As the World Economic Forum gathers in Davos, Switzerland this week, the self-satisfied glitterati of globalism congratulate themselves on the economic, political, and media systems they have created. In the estimation of Klaus Schwab, George Soros, and Bill Gates, the brave new “earth is flat” model serves their prerogatives well.
But regular citizens reject this system, the world over. The skepticism of the masses was just quantified by a global survey from communications giant Edelman. That poll found that global economic optimism crashed by 25% since before the Covid virus, and slumps to an all-time low for the study’s history back to the year 2000.
Worldwide only 40% of people believe their family’s economic life will be better in five years. In the US, the optimistic cohort is only 36%. Other advanced nations fared even worse, with Germany showing 15% optimism and Japan only 9%. Half of the 28 countries surveyed showed double digit declines in optimism in just the last year.
The cynicism conveyed by these citizens is, sadly, well-founded in their own financial reality and macro-economic trends. CNBC just published a damning Oxfam study about the concentration of economic power in recent years. Since the beginning of the pandemic, the wealthiest 1% amassed almost 2/3s of all wealth created. To put this financial chasm in dollar terms, for every $1 in wealth earned since 2020 by those the bottom 90%, each billionaire acquired $1.7 million in new assets.

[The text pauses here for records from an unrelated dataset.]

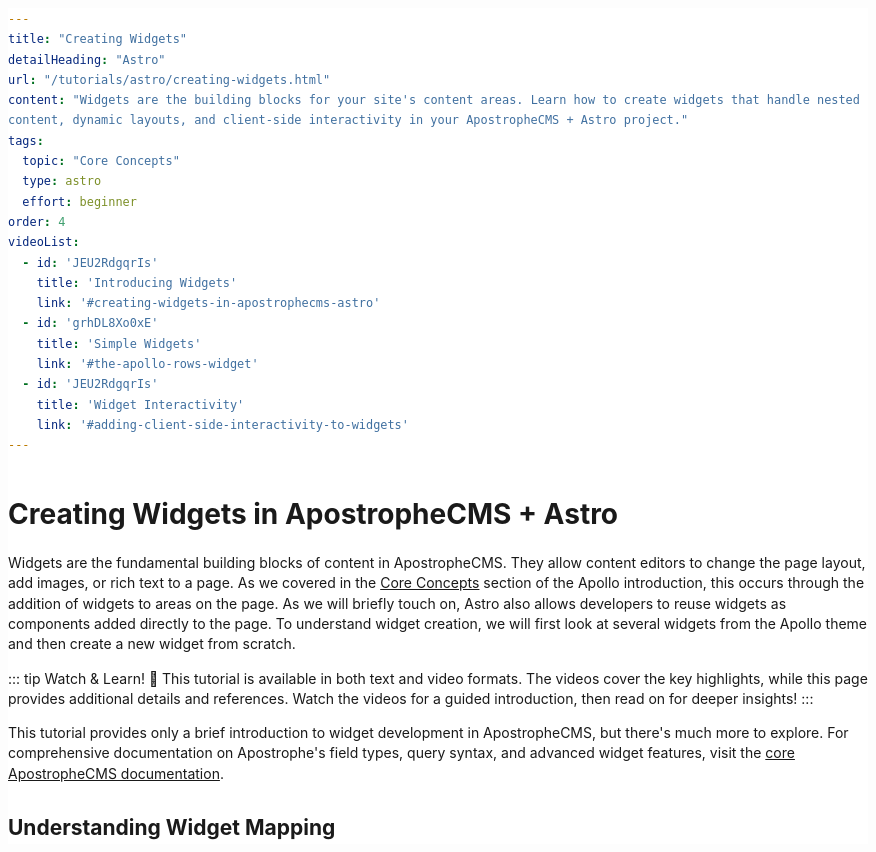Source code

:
 ```yaml
---
title: "Creating Widgets"
detailHeading: "Astro"
url: "/tutorials/astro/creating-widgets.html"
content: "Widgets are the building blocks for your site's content areas. Learn how to create widgets that handle nested content, dynamic layouts, and client-side interactivity in your ApostropheCMS + Astro project."
tags:
  topic: "Core Concepts"
  type: astro
  effort: beginner
order: 4
videoList:
  - id: 'JEU2RdgqrIs'
    title: 'Introducing Widgets'
    link: '#creating-widgets-in-apostrophecms-astro'
  - id: 'grhDL8Xo0xE'
    title: 'Simple Widgets'
    link: '#the-apollo-rows-widget'
  - id: 'JEU2RdgqrIs'
    title: 'Widget Interactivity'
    link: '#adding-client-side-interactivity-to-widgets'
---
```

# Creating Widgets in ApostropheCMS + Astro
Widgets are the fundamental building blocks of content in ApostropheCMS. They allow content editors to change the page layout, add images, or rich text to a page. As we covered in the [Core Concepts](/tutorials/astro/introducing-apollo.html#core-concepts) section of the Apollo introduction, this occurs through the addition of widgets to areas on the page. As we will briefly touch on, Astro also allows developers to reuse widgets as components added directly to the page. To understand widget creation, we will first look at several widgets from the Apollo theme and then create a new widget from scratch.

::: tip Watch & Learn! 🎥
This tutorial is available in both text and video formats. The videos cover the key highlights, while this page provides additional details and references. Watch the videos for a guided introduction, then read on for deeper insights!
:::

This tutorial provides only a brief introduction to widget development in ApostropheCMS, but there's much more to explore. For comprehensive documentation on Apostrophe's field types, query syntax, and advanced widget features, visit the [core ApostropheCMS documentation](https://docs.apostrophecms.org).

<iframe width="560" height="315" src="https://www.youtube.com/embed/tC6vJwqYO8o?si=Inv-0eTcMhbpE-a_" title="YouTube video player" frameborder="0" allow="accelerometer; autoplay; clipboard-write; encrypted-media; gyroscope; picture-in-picture; web-share" referrerpolicy="strict-origin-when-cross-origin" allowfullscreen></iframe>

## Understanding Widget Mapping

In America, this widening economic disparity emerges as a predictable measure of trust in institutions. Specifically, high earning Americans reported a relatively high 63% level of trust in institutions of government, business, and media. Naturally, the credentialed ruling class beneficiaries approve of their captured organizations. But — among lower income Americans, the number stands at only 40%. The Edelman survey also reveals a partisan divide with only 23% of Republican voters believing they will be better off in the next five years.